Night Must Fall (Part 1)
By Marc-Yves Tumin
To his boss, he was just another fresh-faced Irish boy in a blue uniform.
This is his story.
A mechanic sinks his life savings into a truck factory in the South Bronx.
He puts in 12-hour days, six days a week. It's a tough way to turn a buck.
Each night, when he closes up, he hopes the plant's in one piece the next morning.
The neighborhood's an industrial area and the image of desolation. There are brickworks and a poultry slaughterhouse down the block. Every now and then, you find a stiff dumped in a lot.
To qualify for insurance, he's compelled to hire a central-station alarm company. Diamond Security is one such firm. It's in a basement of the Diamond District at Midtown.
Its days bustle with vice presidents who drink too much coffee and kowtow to their customers, referred to as "subscribers" by management and 'subs" or "humps" by the uniformed employees.
Its night shifts comprise three people: an impatient dispatcher, an older, rumpled repairman, and a young security guard.
The night shift gets little respect. The cops call its crew "square badges."
The subscribers call them worse. When a burglary occurs, the night shift's blamed. Its men are regularly accused of theft, incompetence, and sleeping on the job.
There are thousands of alarms to monitor and two people to investigate. How it plays out is a roll of the dice.
If the dispatcher doesn't send a guard and there's a break-in, he's on the carpet.

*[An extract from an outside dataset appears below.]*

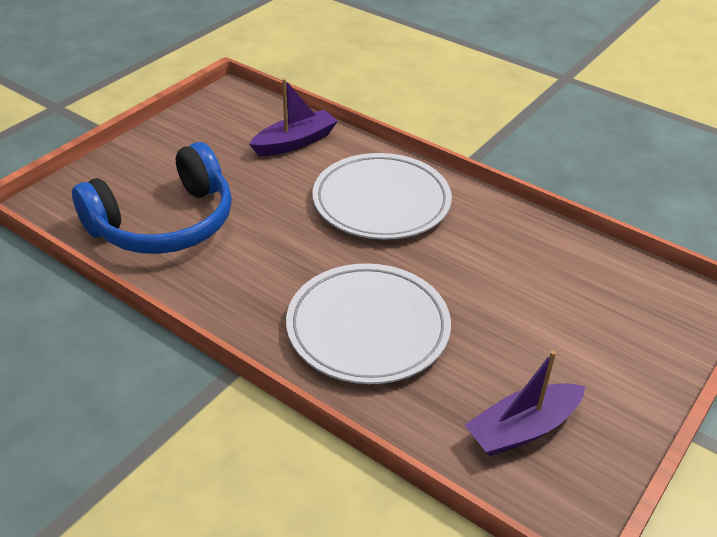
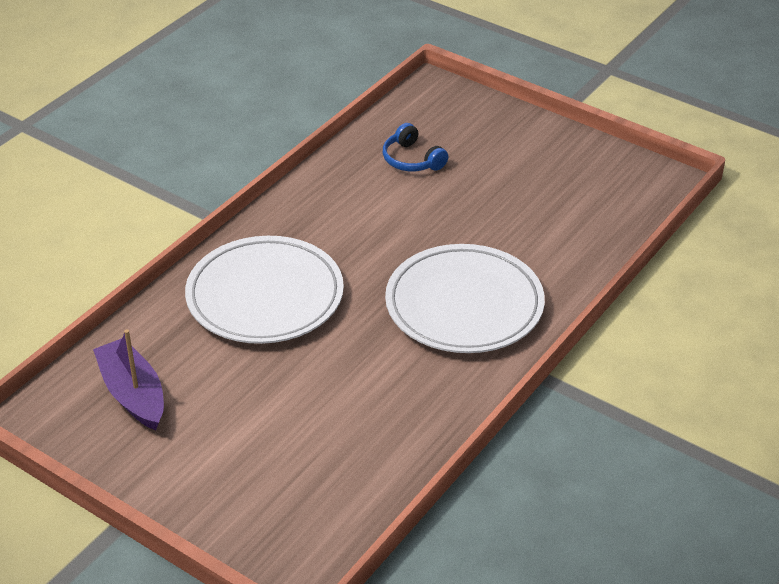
camera: 90 degrees right, 0 degrees up
(164, 223) = (412, 160): blue headphones -> blue headphones, size x0.44
(295, 142) = (570, 235): purple boat -> none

If the repairman's slow to fix a faulty, they say: "He's dropped anchor." If the guard arrives late at a premises, "He's a spaz."
The men shrug off the insults and go about their work. They're a tough lot, made tougher by harsh conditions.
A few were cops and this is the end of the line. A few others are waiting for that pie in the sky, a city job.
A few of the oldest have lost all ambition and are resigned to their fate.
They like to drink, play the ponies, and hang out at an after-hours joint called the Derby Club.
In the depths of winter, an alarm rings in the automotive plant.
At Diamond Security, an electric meter flickers frantically and expires.
The dispatcher chews his pipe and watches it intently. He calls over Ronan Geraghty: "We've got multiple drops. You better take a look."
It's 3 a.m. Geraghty pulls on his parka, trudges upstairs, and careens through the snowy streets to the Bronx.
The dispatcher calls the police and the factory owner: "I've got an alarm on an open."
Geraghty's new to the job and still on probation. In six months, he'll apply for a pistol permit. He's in the union, but it's a sweetheart deal and the reps rat out the brothers.
Eventually, Geraghty will pack heat. For now, his self-defense consists of his fists, a walkie-talkie, and a long metal flashlight.
He works for little more than minimum wage and prays for a career with the NYPD.
Until then, he spends his spare time at the Starrett City Boxing Club.
He's a promising amateur fighter. According to Jimmy O'Pharrow, who runs the gym, "The kid has heart."
Geraghty lives alone in a small apartment in Bay Ridge.
Each day, he does roadwork by the seafront. He shops along 86th Street at the small stores under the El.
The neighbors like him and his Sicilian landlord often invites him over for dinner. "You too skinny. When you getting married?" the landlord asks constantly.
"When I join the force," Geraghty replies.
He's smitten with a blind girl from a rich family upstate.
He wants to tie the knot. He thinks of her often and carries her locket, but her folks are doing their best to drive them apart.
When Geraghty arrives at the plant, he calls his supervisor.
The dispatcher's eating a donut and doesn't warn him that the factory has a history of break-ins by armed men.
Geraghty's supposed to wait for the cops, but his boss' immediate concern is going home early, so he orders him to search the premises.
Some corrugated metal flails in the wind against a chain-link fence as Geraghty tears open an envelope containing keys.
He unlocks the front office. The factory's pitch black. The light switches don't work.
There's a fuse box, but it's locked, so starts his search in darkness, hanging on for dear life to his flashlight.
The plant spreads across three floors, including a basement.
There's so much equipment strewn around, it's hard to tell if a robbery's occurred.
As he picks his way through the shadowscape, he bangs into tires and transmissions, hubcaps and axles, engines and radiators.
It's freezing. The air reeks of paint, chemicals, and diesel fuel.
As he squinches about, the only other sound's the scuffling wind, and, in the distance, the chained wheels of a garbage truck, grinding its plow against the asphalt tide of snow.